WMNewCalibrator(graphName, xAxis, yAxis, xBar ? xLength : 0, yBar ? yLength : 0, ...)

Function WMNewCalibrator(graphName, xaxis, yaxis, dx, dy, ...)


I _think_ I know what the " ? :" parameter input syntax might do (an implicit logic test), but tracking the lines through the remaining code in the Function left me rather confused. I was expecting perhaps the explicit equivalent of ...

Function WMNewCalibrator(graphName, xaxis, yaxis, dx, dy, ...)
    variable ... dx

    variable idx = 0
    idx = idx == dx


So, what does this form of input parameter format do, and where is that documented?
I guess you're looking at AppendCalibrator.ipf in :IgorPro Folder:WaveMetrics Procedures:Annotations: (I couldn't find the variable idx = 0 statement in version 6.1 of that file).

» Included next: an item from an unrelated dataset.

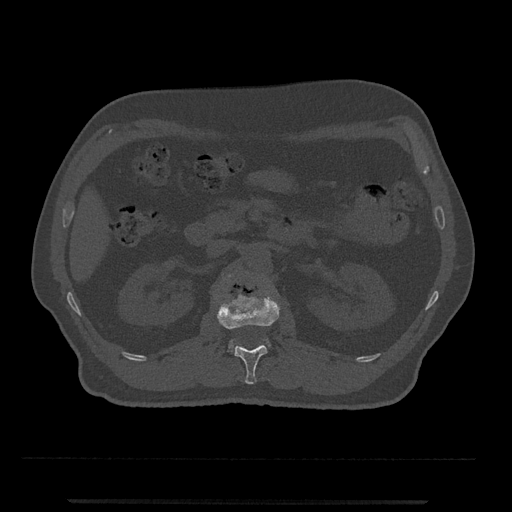
CT including the spine, one axial slice. Position 312 of 797 along the scan axis. Reconstruction kernel Br40s/3. Bone window (W 1800 / L 400 HU). 512 × 512 image matrix, field of view 419 × 419 mm. Patient: male, 63 years. From the clinical record (not read from this slice): primary cancer: prostate.
Outlined on this slice (semi-automatically segmented with operator editing):
- L1 vertebra: bounding box (x1, y1, x2, y2) in pixels: (217, 292, 280, 384)
- L2 vertebra: (227, 274, 270, 350)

I don't exactly understand your question --- is it about the conditional operator ? : ?
--- or about something else in these particular functions ?

The conditional operator is documented in IgorReference.ihf (DisplayHelpTopic "? :"). It is just used in the call here and does not represent a new mysterious "input parameter syntax". [EDIT: aclight was of course faster!]

Wolfgang

March 3, 2011 at 12:48 pm - Permalink

Apologies. I understand the ? : syntax when used as below ...

p = p == 35 ? p : 0


What I do not understand is how this syntax can be passed in a parameter call to a function. How is it interpreted within the function? What is the proper format to handle such an input?

Function MyCount(x)
   variable x

   variable y
   y = 3 == x
   return y
end

MyCount(35 ? 24 : 4)


I did not see this format in the calibrator code (perhaps I overlooked it).
--
J. J. Weimer
Chemistry / Chemical & Materials Engineering, UAHuntsville

March 3, 2011 at 01:09 pm - Permalink

The expression is evaluated before calling the function.

Think of the following:
Function foo(aNum)
  Variable aNum
  ...
End

foo(2+2)


When the foo() function executes, it gets aNum=4 as its parameter.

The ternary operator behaves in a similar way.

March 3, 2011 at 01:50 pm - Permalink

aclight wrote:
The expression is evaluated before calling the function.

...

The ternary operator behaves in a similar way.


I'm still a bit confused -- seems like I am at a transistor point (the operation of any electronic component with more than three legs is typically a mystery to me)

( ... plays a bit at Igor ...)

OH! So this can work too!

Function TF(aNum)
   variable aNum

   return aNum
end

variable x = 1, y = 2

print TF(x > y ? 1 : 0 ) --> 0
print TF(y > x ? 1 : 0 ) --> 1


I'll have to look at the code a bit. It seems however the shorter syntax foo(dx ? dx : 35) passes 35 to foo anytime dx is zero before entering foo, otherwise dx is passed to foo. So it functions as a selective (notch) filter.

Thanks!

--
J. J. Weimer
Chemistry / Chemical & Materials Engineering, UAHuntsville

March 3, 2011 at 02:40 pm - Permalink